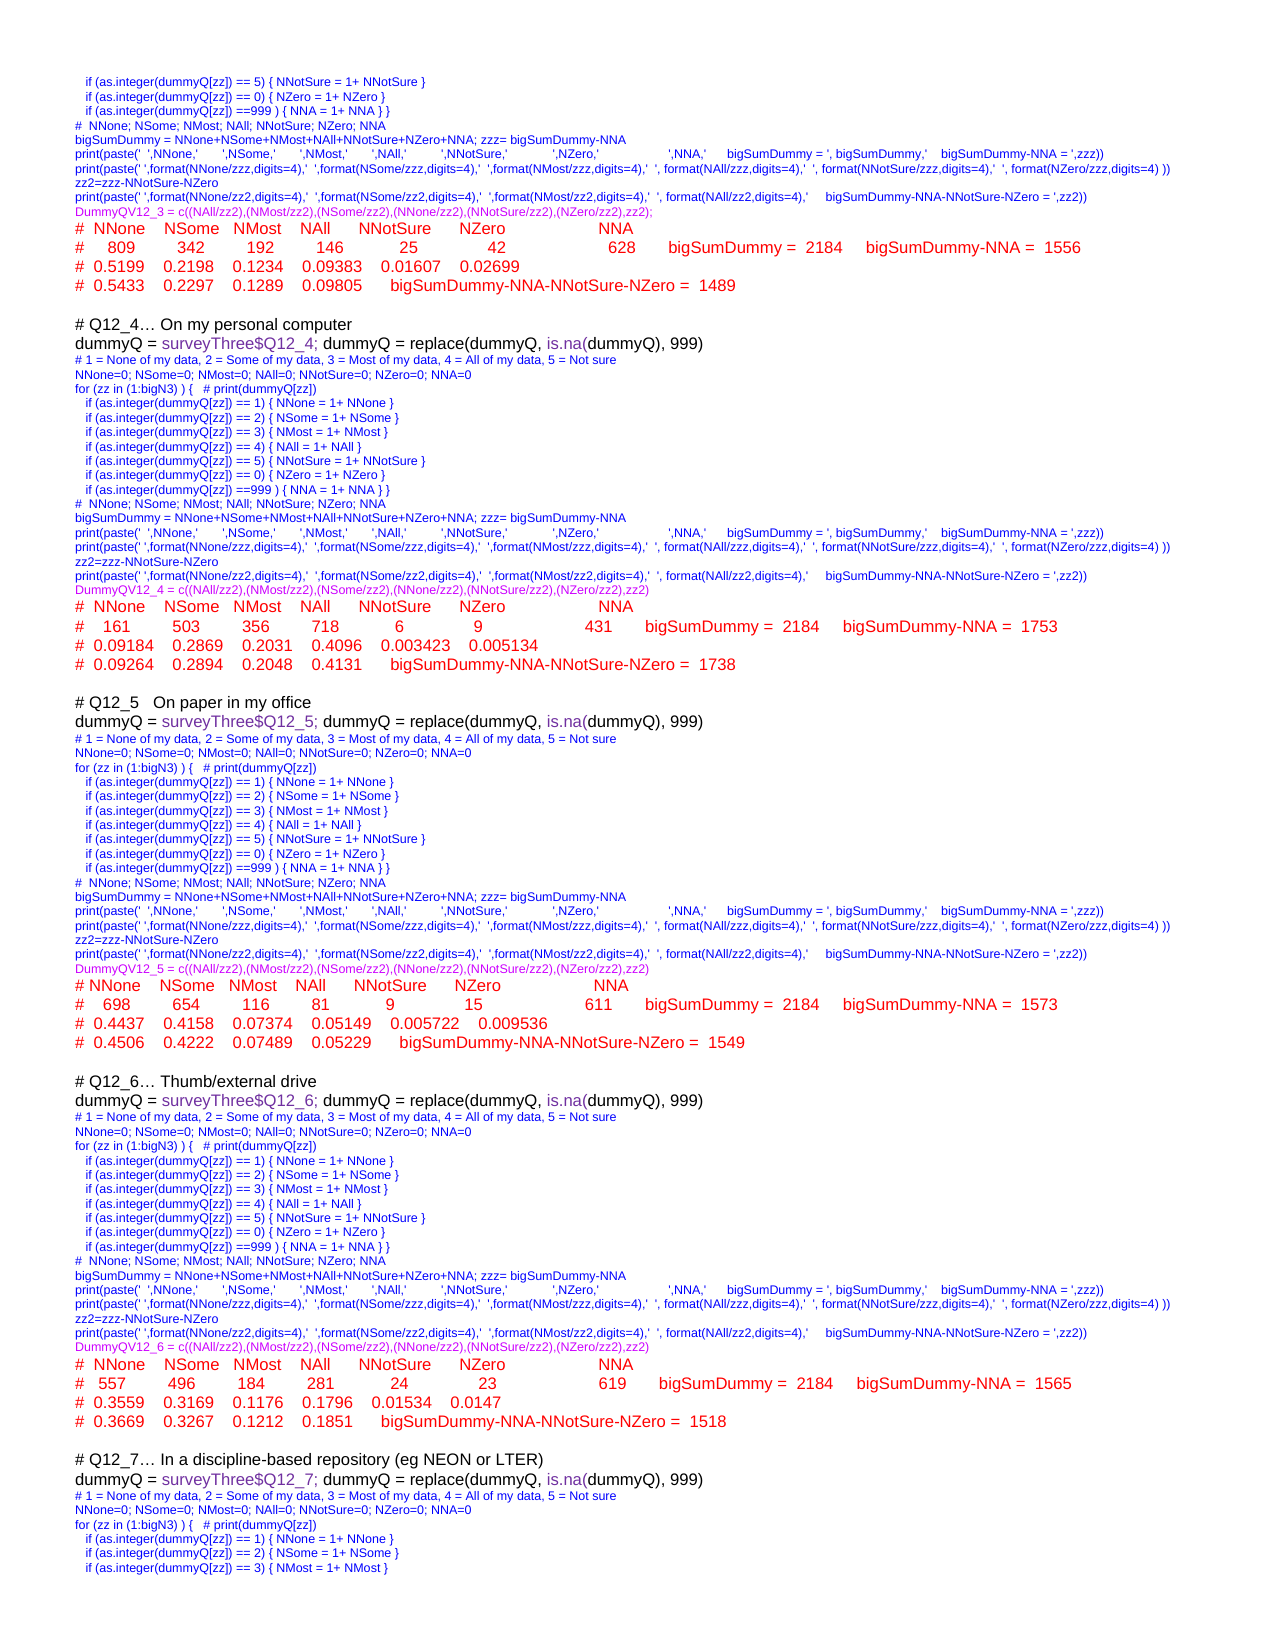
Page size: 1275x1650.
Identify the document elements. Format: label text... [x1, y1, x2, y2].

text dummyQ = surveyThree$Q12_6; dummyQ = replace(dummyQ, is.na(dummyQ), 999) [75, 1091, 1200, 1110]
text zz2=zzz-NNotSure-NZero [75, 933, 1200, 947]
text if (as.integer(dummyQ[zz]) == 2) { NSome = 1+ NSome } [75, 789, 1200, 803]
text DummyQV12_5 = c((NAll/zz2),(NMost/zz2),(NSome/zz2),(NNone/zz2),(NNotSure/zz2),(NZero/zz2),zz2) [75, 961, 1200, 976]
text if (as.integer(dummyQ[zz]) == 4) { NAll = 1+ NAll } [75, 818, 1200, 832]
text if (as.integer(dummyQ[zz]) == 5) { NNotSure = 1+ NNotSure } [75, 832, 1200, 846]
text # NNone NSome NMost NAll NNotSure NZero NNA [75, 597, 1200, 616]
text print(paste(' ',NNone,' ',NSome,' ',NMost,' ',NAll,' ',NNotSure,' ',NZero,' ',NNA,' bigSumDummy = ', bigSumDummy,' bigSumDummy-NNA = ',zzz)) [75, 904, 1200, 918]
text # Q12_4… On my personal computer [75, 314, 1200, 334]
text print(paste(' ',NNone,' ',NSome,' ',NMost,' ',NAll,' ',NNotSure,' ',NZero,' ',NNA,' bigSumDummy = ', bigSumDummy,' bigSumDummy-NNA = ',zzz)) [75, 147, 1200, 161]
text DummyQV12_6 = c((NAll/zz2),(NMost/zz2),(NSome/zz2),(NNone/zz2),(NNotSure/zz2),(NZero/zz2),zz2) [75, 1340, 1200, 1354]
text print(paste(' ',NNone,' ',NSome,' ',NMost,' ',NAll,' ',NNotSure,' ',NZero,' ',NNA,' bigSumDummy = ', bigSumDummy,' bigSumDummy-NNA = ',zzz)) [75, 1282, 1200, 1297]
text if (as.integer(dummyQ[zz]) ==999 ) { NNA = 1+ NNA } } [75, 1239, 1200, 1254]
text # NNone; NSome; NMost; NAll; NNotSure; NZero; NNA [75, 118, 1200, 132]
text if (as.integer(dummyQ[zz]) == 4) { NAll = 1+ NAll } [75, 1196, 1200, 1211]
text if (as.integer(dummyQ[zz]) == 0) { NZero = 1+ NZero } [75, 468, 1200, 482]
text if (as.integer(dummyQ[zz]) == 0) { NZero = 1+ NZero } [75, 89, 1200, 104]
text bigSumDummy = NNone+NSome+NMost+NAll+NNotSure+NZero+NNA; zzz= bigSumDummy-NNA [75, 1268, 1200, 1282]
text if (as.integer(dummyQ[zz]) == 1) { NNone = 1+ NNone } [75, 1532, 1200, 1546]
text print(paste(' ',format(NNone/zzz,digits=4),' ',format(NSome/zzz,digits=4),' ',format(NMost/zzz,digits=4),' ', format(NAll/zzz,digits=4),' ', format(NNotSure/zzz,digits=4),' ', format(NZero/zzz,digits=4) )) [75, 1297, 1200, 1311]
text dummyQ = surveyThree$Q12_5; dummyQ = replace(dummyQ, is.na(dummyQ), 999) [75, 712, 1200, 731]
text # 161 503 356 718 6 9 431 bigSumDummy = 2184 bigSumDummy-NNA = 1753 [75, 616, 1200, 636]
text for (zz in (1:bigN3) ) { # print(dummyQ[zz]) [75, 1139, 1200, 1153]
text print(paste(' ',format(NNone/zz2,digits=4),' ',format(NSome/zz2,digits=4),' ',format(NMost/zz2,digits=4),' ', format(NAll/zz2,digits=4),' bigSumDummy-NNA-NNotSure-NZero = ',zz2)) [75, 947, 1200, 961]
text if (as.integer(dummyQ[zz]) == 0) { NZero = 1+ NZero } [75, 846, 1200, 861]
text # 0.09264 0.2894 0.2048 0.4131 bigSumDummy-NNA-NNotSure-NZero = 1738 [75, 655, 1200, 674]
text # 1 = None of my data, 2 = Some of my data, 3 = Most of my data, 4 = All of my data, 5 = Not sure [75, 731, 1200, 746]
text if (as.integer(dummyQ[zz]) == 1) { NNone = 1+ NNone } [75, 774, 1200, 789]
text bigSumDummy = NNone+NSome+NMost+NAll+NNotSure+NZero+NNA; zzz= bigSumDummy-NNA [75, 889, 1200, 904]
text if (as.integer(dummyQ[zz]) == 4) { NAll = 1+ NAll } [75, 439, 1200, 453]
text if (as.integer(dummyQ[zz]) ==999 ) { NNA = 1+ NNA } } [75, 104, 1200, 118]
text if (as.integer(dummyQ[zz]) == 2) { NSome = 1+ NSome } [75, 410, 1200, 425]
text if (as.integer(dummyQ[zz]) == 3) { NMost = 1+ NMost } [75, 425, 1200, 439]
text print(paste(' ',NNone,' ',NSome,' ',NMost,' ',NAll,' ',NNotSure,' ',NZero,' ',NNA,' bigSumDummy = ', bigSumDummy,' bigSumDummy-NNA = ',zzz)) [75, 525, 1200, 540]
text print(paste(' ',format(NNone/zzz,digits=4),' ',format(NSome/zzz,digits=4),' ',format(NMost/zzz,digits=4),' ', format(NAll/zzz,digits=4),' ', format(NNotSure/zzz,digits=4),' ', format(NZero/zzz,digits=4) )) [75, 161, 1200, 176]
text dummyQ = surveyThree$Q12_7; dummyQ = replace(dummyQ, is.na(dummyQ), 999) [75, 1469, 1200, 1488]
text DummyQV12_4 = c((NAll/zz2),(NMost/zz2),(NSome/zz2),(NNone/zz2),(NNotSure/zz2),(NZero/zz2),zz2) [75, 583, 1200, 597]
text dummyQ = surveyThree$Q12_4; dummyQ = replace(dummyQ, is.na(dummyQ), 999) [75, 334, 1200, 353]
text if (as.integer(dummyQ[zz]) == 5) { NNotSure = 1+ NNotSure } [75, 75, 1200, 89]
text zz2=zzz-NNotSure-NZero [75, 554, 1200, 568]
text print(paste(' ',format(NNone/zzz,digits=4),' ',format(NSome/zzz,digits=4),' ',format(NMost/zzz,digits=4),' ', format(NAll/zzz,digits=4),' ', format(NNotSure/zzz,digits=4),' ', format(NZero/zzz,digits=4) )) [75, 540, 1200, 554]
text # 809 342 192 146 25 42 628 bigSumDummy = 2184 bigSumDummy-NNA = 1556 [75, 238, 1200, 257]
text NNone=0; NSome=0; NMost=0; NAll=0; NNotSure=0; NZero=0; NNA=0 [75, 367, 1200, 382]
text # 557 496 184 281 24 23 619 bigSumDummy = 2184 bigSumDummy-NNA = 1565 [75, 1373, 1200, 1393]
text print(paste(' ',format(NNone/zz2,digits=4),' ',format(NSome/zz2,digits=4),' ',format(NMost/zz2,digits=4),' ', format(NAll/zz2,digits=4),' bigSumDummy-NNA-NNotSure-NZero = ',zz2)) [75, 190, 1200, 204]
text # Q12_7… In a discipline-based repository (eg NEON or LTER) [75, 1450, 1200, 1469]
text # 0.3559 0.3169 0.1176 0.1796 0.01534 0.0147 [75, 1393, 1200, 1412]
text print(paste(' ',format(NNone/zz2,digits=4),' ',format(NSome/zz2,digits=4),' ',format(NMost/zz2,digits=4),' ', format(NAll/zz2,digits=4),' bigSumDummy-NNA-NNotSure-NZero = ',zz2)) [75, 1326, 1200, 1340]
text if (as.integer(dummyQ[zz]) ==999 ) { NNA = 1+ NNA } } [75, 482, 1200, 497]
text # 0.3669 0.3267 0.1212 0.1851 bigSumDummy-NNA-NNotSure-NZero = 1518 [75, 1412, 1200, 1431]
text if (as.integer(dummyQ[zz]) == 2) { NSome = 1+ NSome } [75, 1546, 1200, 1560]
text if (as.integer(dummyQ[zz]) == 3) { NMost = 1+ NMost } [75, 1182, 1200, 1196]
text NNone=0; NSome=0; NMost=0; NAll=0; NNotSure=0; NZero=0; NNA=0 [75, 746, 1200, 760]
text if (as.integer(dummyQ[zz]) == 3) { NMost = 1+ NMost } [75, 803, 1200, 818]
text # 1 = None of my data, 2 = Some of my data, 3 = Most of my data, 4 = All of my data, 5 = Not sure [75, 1488, 1200, 1503]
text # NNone NSome NMost NAll NNotSure NZero NNA [75, 976, 1200, 995]
text if (as.integer(dummyQ[zz]) == 1) { NNone = 1+ NNone } [75, 396, 1200, 410]
text # 698 654 116 81 9 15 611 bigSumDummy = 2184 bigSumDummy-NNA = 1573 [75, 995, 1200, 1014]
text for (zz in (1:bigN3) ) { # print(dummyQ[zz]) [75, 760, 1200, 774]
text # 0.4506 0.4222 0.07489 0.05229 bigSumDummy-NNA-NNotSure-NZero = 1549 [75, 1033, 1200, 1052]
text bigSumDummy = NNone+NSome+NMost+NAll+NNotSure+NZero+NNA; zzz= bigSumDummy-NNA [75, 132, 1200, 147]
text # 0.09184 0.2869 0.2031 0.4096 0.003423 0.005134 [75, 636, 1200, 655]
text if (as.integer(dummyQ[zz]) == 5) { NNotSure = 1+ NNotSure } [75, 1211, 1200, 1225]
text bigSumDummy = NNone+NSome+NMost+NAll+NNotSure+NZero+NNA; zzz= bigSumDummy-NNA [75, 511, 1200, 525]
text # NNone; NSome; NMost; NAll; NNotSure; NZero; NNA [75, 875, 1200, 889]
text print(paste(' ',format(NNone/zzz,digits=4),' ',format(NSome/zzz,digits=4),' ',format(NMost/zzz,digits=4),' ', format(NAll/zzz,digits=4),' ', format(NNotSure/zzz,digits=4),' ', format(NZero/zzz,digits=4) )) [75, 918, 1200, 933]
text NNone=0; NSome=0; NMost=0; NAll=0; NNotSure=0; NZero=0; NNA=0 [75, 1124, 1200, 1139]
text # Q12_6… Thumb/external drive [75, 1072, 1200, 1091]
text # NNone NSome NMost NAll NNotSure NZero NNA [75, 1354, 1200, 1373]
text if (as.integer(dummyQ[zz]) == 0) { NZero = 1+ NZero } [75, 1225, 1200, 1239]
text # 1 = None of my data, 2 = Some of my data, 3 = Most of my data, 4 = All of my data, 5 = Not sure [75, 1110, 1200, 1124]
text if (as.integer(dummyQ[zz]) == 5) { NNotSure = 1+ NNotSure } [75, 453, 1200, 468]
text print(paste(' ',format(NNone/zz2,digits=4),' ',format(NSome/zz2,digits=4),' ',format(NMost/zz2,digits=4),' ', format(NAll/zz2,digits=4),' bigSumDummy-NNA-NNotSure-NZero = ',zz2)) [75, 568, 1200, 583]
text # 0.5199 0.2198 0.1234 0.09383 0.01607 0.02699 [75, 257, 1200, 276]
text # NNone; NSome; NMost; NAll; NNotSure; NZero; NNA [75, 1254, 1200, 1268]
text # Q12_5 On paper in my office [75, 693, 1200, 712]
text zz2=zzz-NNotSure-NZero [75, 1311, 1200, 1326]
text if (as.integer(dummyQ[zz]) == 3) { NMost = 1+ NMost } [75, 1560, 1200, 1575]
text if (as.integer(dummyQ[zz]) ==999 ) { NNA = 1+ NNA } } [75, 861, 1200, 875]
text # 0.4437 0.4158 0.07374 0.05149 0.005722 0.009536 [75, 1014, 1200, 1033]
text if (as.integer(dummyQ[zz]) == 2) { NSome = 1+ NSome } [75, 1167, 1200, 1182]
text DummyQV12_3 = c((NAll/zz2),(NMost/zz2),(NSome/zz2),(NNone/zz2),(NNotSure/zz2),(NZero/zz2),zz2); [75, 204, 1200, 219]
text for (zz in (1:bigN3) ) { # print(dummyQ[zz]) [75, 1517, 1200, 1532]
text # 1 = None of my data, 2 = Some of my data, 3 = Most of my data, 4 = All of my data, 5 = Not sure [75, 353, 1200, 367]
text # NNone; NSome; NMost; NAll; NNotSure; NZero; NNA [75, 497, 1200, 511]
text # 0.5433 0.2297 0.1289 0.09805 bigSumDummy-NNA-NNotSure-NZero = 1489 [75, 276, 1200, 295]
text for (zz in (1:bigN3) ) { # print(dummyQ[zz]) [75, 382, 1200, 396]
text if (as.integer(dummyQ[zz]) == 1) { NNone = 1+ NNone } [75, 1153, 1200, 1167]
text zz2=zzz-NNotSure-NZero [75, 176, 1200, 190]
text NNone=0; NSome=0; NMost=0; NAll=0; NNotSure=0; NZero=0; NNA=0 [75, 1503, 1200, 1517]
text # NNone NSome NMost NAll NNotSure NZero NNA [75, 219, 1200, 238]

▬▬▬▬▬▬

**Task requirements:** After reading the records above, say how many lines hold the string "replace", using only a number.

**Solution to this task:** 4